Plain-text document sources
....

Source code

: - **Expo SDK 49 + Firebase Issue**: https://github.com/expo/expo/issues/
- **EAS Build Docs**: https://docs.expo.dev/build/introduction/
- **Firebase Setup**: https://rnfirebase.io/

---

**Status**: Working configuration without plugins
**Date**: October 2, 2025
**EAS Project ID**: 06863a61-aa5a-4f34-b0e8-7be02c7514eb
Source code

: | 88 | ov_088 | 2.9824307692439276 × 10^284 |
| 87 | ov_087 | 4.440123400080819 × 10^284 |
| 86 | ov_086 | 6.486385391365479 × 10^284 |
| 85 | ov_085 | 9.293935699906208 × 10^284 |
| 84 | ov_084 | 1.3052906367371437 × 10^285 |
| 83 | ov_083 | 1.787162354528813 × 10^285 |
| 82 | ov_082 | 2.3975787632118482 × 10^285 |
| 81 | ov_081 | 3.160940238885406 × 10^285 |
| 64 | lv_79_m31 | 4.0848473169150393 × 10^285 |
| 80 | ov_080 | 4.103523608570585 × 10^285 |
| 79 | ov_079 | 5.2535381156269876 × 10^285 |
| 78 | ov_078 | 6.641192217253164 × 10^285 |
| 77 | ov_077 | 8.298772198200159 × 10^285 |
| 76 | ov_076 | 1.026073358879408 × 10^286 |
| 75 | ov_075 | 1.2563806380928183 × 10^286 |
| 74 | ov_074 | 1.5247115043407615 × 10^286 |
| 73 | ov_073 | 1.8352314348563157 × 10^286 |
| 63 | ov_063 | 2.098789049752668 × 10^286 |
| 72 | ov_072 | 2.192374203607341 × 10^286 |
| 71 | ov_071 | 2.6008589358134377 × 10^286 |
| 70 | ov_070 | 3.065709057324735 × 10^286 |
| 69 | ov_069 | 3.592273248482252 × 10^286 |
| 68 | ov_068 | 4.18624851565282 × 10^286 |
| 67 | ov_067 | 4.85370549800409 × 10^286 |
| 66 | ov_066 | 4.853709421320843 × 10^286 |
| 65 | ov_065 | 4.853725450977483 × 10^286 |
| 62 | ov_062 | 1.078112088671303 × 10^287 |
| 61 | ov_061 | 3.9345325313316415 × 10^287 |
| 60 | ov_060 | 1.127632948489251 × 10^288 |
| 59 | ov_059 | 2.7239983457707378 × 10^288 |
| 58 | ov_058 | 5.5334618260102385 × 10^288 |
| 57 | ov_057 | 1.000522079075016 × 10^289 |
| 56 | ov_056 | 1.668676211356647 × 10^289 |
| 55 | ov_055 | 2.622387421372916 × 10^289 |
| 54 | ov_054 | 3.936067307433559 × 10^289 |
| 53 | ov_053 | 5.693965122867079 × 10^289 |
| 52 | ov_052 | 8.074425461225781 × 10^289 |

....

> _TASK_
Beginning with the line that contains "4.853709421320843 × 10^286 |", return every line through the end of the data above, exactly as written.

> _TASK OUTPUT_
| 66 | ov_066 | 4.853709421320843 × 10^286 |
| 65 | ov_065 | 4.853725450977483 × 10^286 |
| 62 | ov_062 | 1.078112088671303 × 10^287 |
| 61 | ov_061 | 3.9345325313316415 × 10^287 |
| 60 | ov_060 | 1.127632948489251 × 10^288 |
| 59 | ov_059 | 2.7239983457707378 × 10^288 |
| 58 | ov_058 | 5.5334618260102385 × 10^288 |
| 57 | ov_057 | 1.000522079075016 × 10^289 |
| 56 | ov_056 | 1.668676211356647 × 10^289 |
| 55 | ov_055 | 2.622387421372916 × 10^289 |
| 54 | ov_054 | 3.936067307433559 × 10^289 |
| 53 | ov_053 | 5.693965122867079 × 10^289 |
| 52 | ov_052 | 8.074425461225781 × 10^289 |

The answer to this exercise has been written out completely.